As noted above, the choice of algorithm to use in calculating the best-fitting line reflects a decision regarding which variable is independent and which is dependent. In Ressler et al. the variables in the three scatter plots are: severity of post-traumatic stress disorder (PTSD) symptoms vs. serum concentration of pituitary adenylate cyclase activating polypeptide (PACAP, also known as ADCYAP1; Figure 2A); severity of PTSD symptoms vs. PACAP receptor gene methylation (also known as ADCYAP1R; Figure 2B); and abundance of PACAP receptor mRNA in the cerebral cortex vs. abundance of PACAP mRNA in the cerebral cortex (Figure 2C). In this example, as in many biological systems, the cause and effect relationships between the variables are likely to be complex. For example, while it is possible that PACAP secretion may alter the severity of PTSD symptoms, it is also possible that stress associated with PTSD may alter PACAP secretion. Furthermore, it is possible that these two variables may have no direct cause-and-effect relationship, and that changes in neural circuitry alter stress level and PACAP secretion by distinct mechanisms. A similar argument can be applied to the other pairs of variables.

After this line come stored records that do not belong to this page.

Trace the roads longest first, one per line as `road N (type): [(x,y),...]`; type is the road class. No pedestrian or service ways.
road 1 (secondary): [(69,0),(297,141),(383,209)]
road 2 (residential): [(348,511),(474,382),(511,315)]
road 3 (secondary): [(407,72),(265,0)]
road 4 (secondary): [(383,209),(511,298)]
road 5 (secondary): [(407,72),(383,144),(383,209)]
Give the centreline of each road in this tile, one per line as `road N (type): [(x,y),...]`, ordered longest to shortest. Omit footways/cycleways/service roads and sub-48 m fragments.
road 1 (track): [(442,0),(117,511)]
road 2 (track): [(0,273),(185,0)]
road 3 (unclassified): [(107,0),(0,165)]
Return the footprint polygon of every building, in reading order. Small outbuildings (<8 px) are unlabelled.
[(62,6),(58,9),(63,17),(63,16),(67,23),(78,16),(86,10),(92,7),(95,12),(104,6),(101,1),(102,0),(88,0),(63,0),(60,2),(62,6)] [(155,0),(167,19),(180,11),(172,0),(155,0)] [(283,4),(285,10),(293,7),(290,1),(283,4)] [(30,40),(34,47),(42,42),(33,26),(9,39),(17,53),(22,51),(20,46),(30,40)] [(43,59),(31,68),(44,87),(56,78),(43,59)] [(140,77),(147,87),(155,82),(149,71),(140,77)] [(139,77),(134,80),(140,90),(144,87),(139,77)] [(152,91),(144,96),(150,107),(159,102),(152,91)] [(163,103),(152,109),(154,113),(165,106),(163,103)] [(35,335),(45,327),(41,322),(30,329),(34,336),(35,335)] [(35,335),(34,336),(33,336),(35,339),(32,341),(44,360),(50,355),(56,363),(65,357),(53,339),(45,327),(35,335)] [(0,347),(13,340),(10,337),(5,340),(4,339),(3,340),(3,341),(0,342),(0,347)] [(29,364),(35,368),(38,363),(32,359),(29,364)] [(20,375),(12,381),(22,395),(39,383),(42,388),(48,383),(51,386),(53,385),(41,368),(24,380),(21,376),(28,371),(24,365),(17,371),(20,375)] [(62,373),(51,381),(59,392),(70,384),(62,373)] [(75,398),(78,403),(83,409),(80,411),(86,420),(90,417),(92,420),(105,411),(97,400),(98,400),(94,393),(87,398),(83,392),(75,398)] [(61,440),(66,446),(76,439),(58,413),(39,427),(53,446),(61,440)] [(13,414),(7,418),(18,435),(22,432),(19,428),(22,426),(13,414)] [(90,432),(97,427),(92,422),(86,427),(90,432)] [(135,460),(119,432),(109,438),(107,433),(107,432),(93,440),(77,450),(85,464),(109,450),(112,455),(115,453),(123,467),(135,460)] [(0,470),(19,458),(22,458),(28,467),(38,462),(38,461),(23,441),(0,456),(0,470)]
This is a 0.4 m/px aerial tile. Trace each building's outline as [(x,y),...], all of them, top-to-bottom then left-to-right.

Visual inspection of Figure 2 shows that the individual regression lines for y on x (green) or x on y (blue) do not fully capture the trend in the data points within any of the scatter plots. Plotting both regression lines gives a fuller picture of the data, and comparing their slopes provides a simple graphical assessment of the correlation coefficient. Plotting the orthogonal regression line (red) provides additional information because it makes no assumptions about the dependence or independence of the variables; as such, it appears to more accurately describe the trend in the data compared to either of the ordinary least squares regression lines.

## Conclusion

The ordinary least squares method is well suited to the analysis of data sets in which one variable influences or predicts the value of a second variable. In biological systems, where causal relationships between variables are often complex, deciding that one variable depends on the other may be somewhat arbitrary. Moreover, even when a causal chain appears to be well established mechanistically, feedback regulation at the molecular, cellular or organ system level can undermine simple models of dependence and independence. Therefore, we would like to suggest that unless the data analysis calls exclusively for a regression of y on x (or x on y), scatter plots should be presented with three best-fitting lines–calculated with horizontal, vertical and perpendicular residuals–to facilitate a more balanced assessment of trends in the data. Given the ubiquity of the ordinary least squares method in the analysis of two-dimensional scatter plots, this small change in the standard approach to data presentation should prove useful across the full range of biomedical sciences.

## Acknowledgements

We thank Kerry Ressler for generously providing us with his data sets and for giving us permission to re-analyze his data.